Fukurō toma su nombre de la palabra japonesa para búho, y la elección es deliberada: se trata de una guarida para los pájaros nocturnos de Montreal, nacida de noches tardías, recuerdos compartidos, y un simple deseo de reunir a la gente alrededor de la misma mesa. Ubicado en la Avenida Mont-Royal Este, funciona en el registro de tapas asiáticas — pequeños platos, ordenados como desees y servidos a tu ritmo — ensamblados por un chef ejecutivo que pasó años viajando y viviendo en todo el continente, en Japón, Vietnam, Tailandia, China y más allá. Lo que trajo de vuelta es un menú que mantiene la fidelidad a los orígenes de cada plato en lugar de mezclarlos en un único acento de "fusión", de modo que una ensalada tailandesa sepa a ensalada tailandesa y una parrilla camboyana como tal. Como el arte que rota en las paredes, la carta se trata como algo vivo: nuevos platos llegan conforme nuevas experiencias y nostalgias antiguas lo sugieren.
La comida comienza suavemente, con edamame y ensalada de wakame a $8, miso o tom yum khar en versiones vegetariana ($7) o de mariscos ($10), tako wasabi — pulpo crudo marinado en soya y wasabi, con láminas crujientes de nori ($10) — y bánh bao a $9, panecillos al vapor suave con cilantro y daikon y zanahoria encurtidos, rellenos de cerdo, res o pollo a la parrilla con hierba de limón, pescado frito crujiente, o tofu. Las tapas propias son el corazón del lugar: papaya som tam con camarones secos, ejotes largos y cacahuetes en un aderezo de ajo, tamarindo y limón ($19); ocho gyoza salteados ($16); takoyaki con mayo picante, teriyaki y bonito ($16); alitas de pollo vietnamitas salteadas en ajo dorado y la salsa de la abuela, a la vez dulce, sabrosa y picante ($18); chả giò de la casa ($12); camarones tempura ($16); tallarín dandan espeso y masticable bajo una salsa de sésamo cremosa, cerdo y aceite de chile casero ($18); y tofu agedashi en un caldo de soya, sake y kombu ($14). Platos más grandes siguen para quienes los deseen — bò lúc lắc estilo vietnamita ($30), curries de pollo rojo y tofu verde ($25 y $22), pulpo a la parrilla en nam jim jaew ($29), camarones al ajo ($26), filete camboyano tirk prahok ($38), y un teriyaki chisporroteante servido en una placa caliente con la proteína de tu elección, desde tofu a $22 hasta filete a $36. El postre mantiene el mismo espíritu desenfadado: plátano frito rebozado en sésamo con helado de vainilla, caramelo salado y crema de coco ($12), un pastel mousse de triple chocolate, o un tiramisú con compota de frutas rojas de la casa (ambos $11).

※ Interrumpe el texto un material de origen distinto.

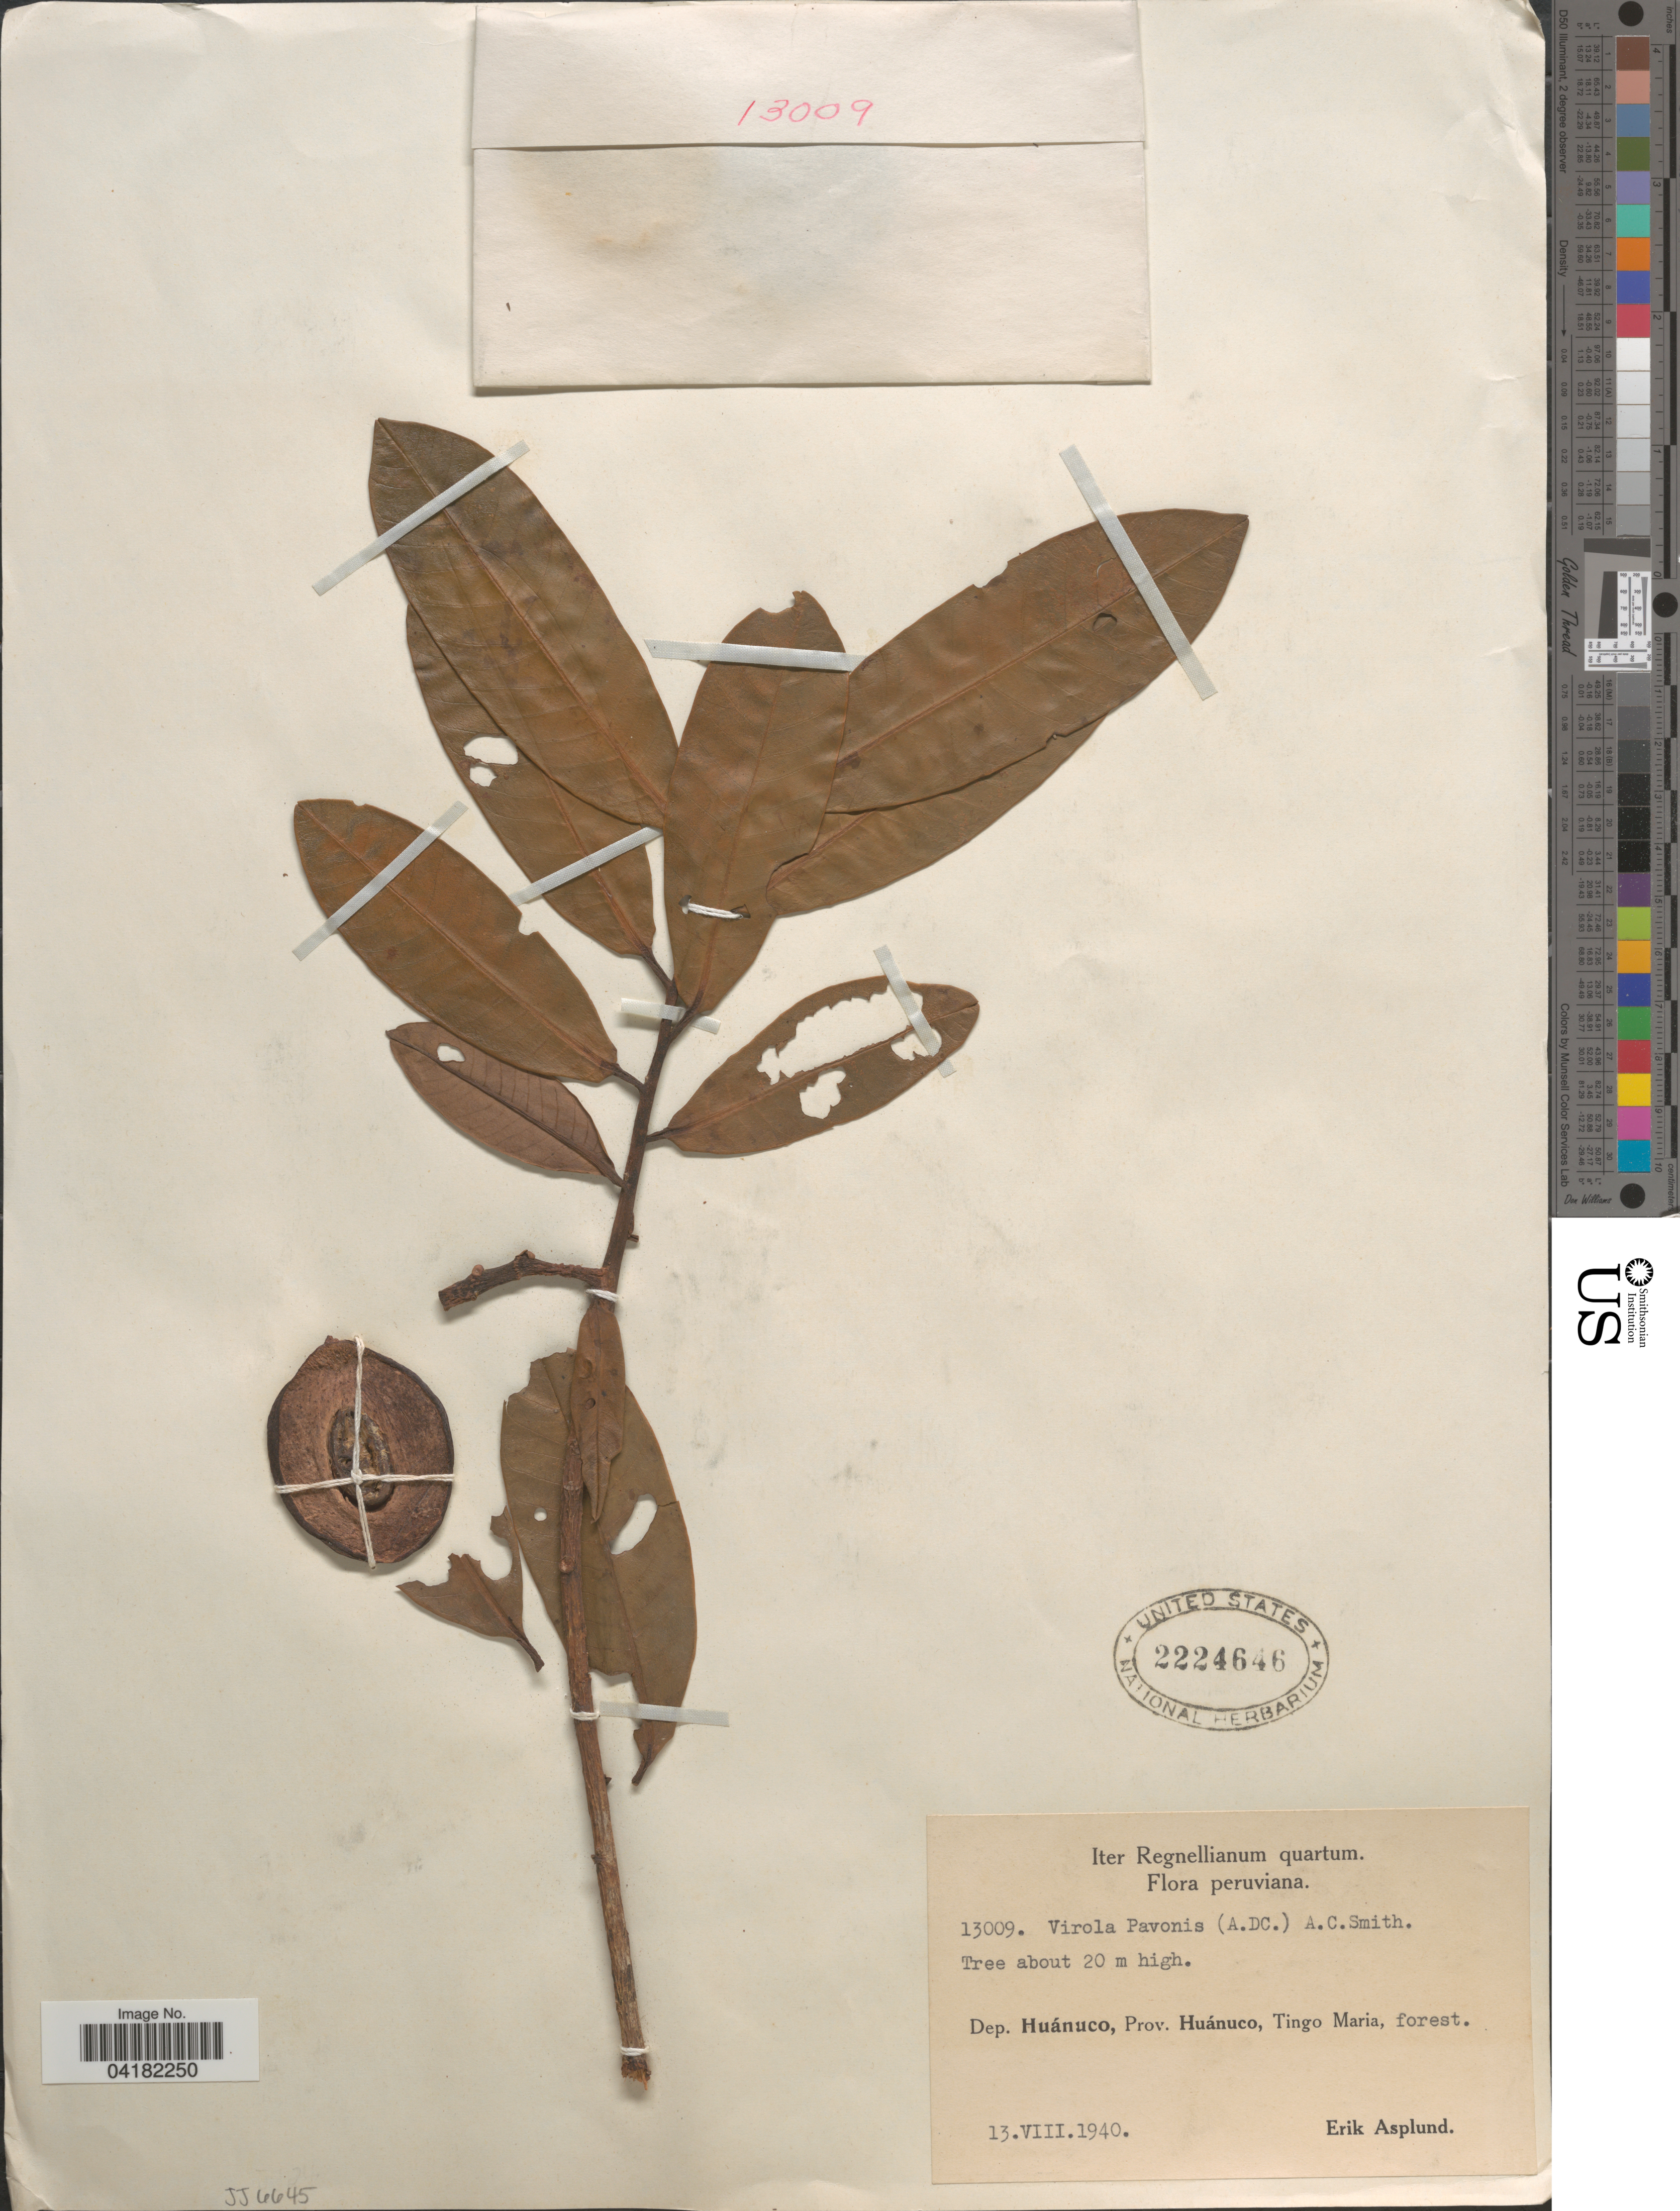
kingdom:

Los cócteles están escritos en el propio subtítulo del restaurante, y la lista está construida para beber junto con la comida en lugar de antes de ella, con una serie bien equilibrada de opciones sin alcohol para quienes no beben — el Mango Tango, con miel, menta y soda de limón con un borde de sal de gochugaru cítrico ($10), el Berry Blossom de frambuesa y cerveza de jengibre ($10), y el Jade Garden de limón, pepino, hierba de limón, menta y té de pandan ($9). La cerveza sigue la misma lógica, emparejando clásicos asiáticos — Tsingtao y Singha en botella a $9, Asahi Super Dry en lata grande a $11 — con la propia Boréale de Quebec de barril en seis grifos, lager, IPA, rousse, Pilsner des Mers, Blanche des Cimes y noir, a $7 por 300ml y $9 por 500ml, más dos latas Boréale sin alcohol a $8. La lista de vinos es corta y deliberadamente singular, que va desde un rosado Côtes de Provence de Domaine de la Navicelle y un prosecco Trevigiana (ambos $50) pasando por un brut réserve Tribaut Schloesser ($98) hasta un vino naranja Beaujolais de Sébastien Besson ($145) y una botella de Veuve Clicquot Ponsardin ($240).
La sala se llena por las noches y permanece llena, y a menudo hay música en ella: los sábados recientes han traído al Trío Samuel Lechasseur de vuelta durante tres horas de jazz en vivo, guitarra, contrabajo y batería tocados para una sala que pasa platos alrededor. Eso es Fukurō en miniatura — comida traída de una década de viajes, bebidas servidas con igual cuidado independientemente de si tienen alcohol, arte en las paredes que cambia, y una calidez que dura mucho después de la cena. Un lugar para búhos nocturnos, y una pequeña y bien viajada esquina de Asia en Mont-Royal.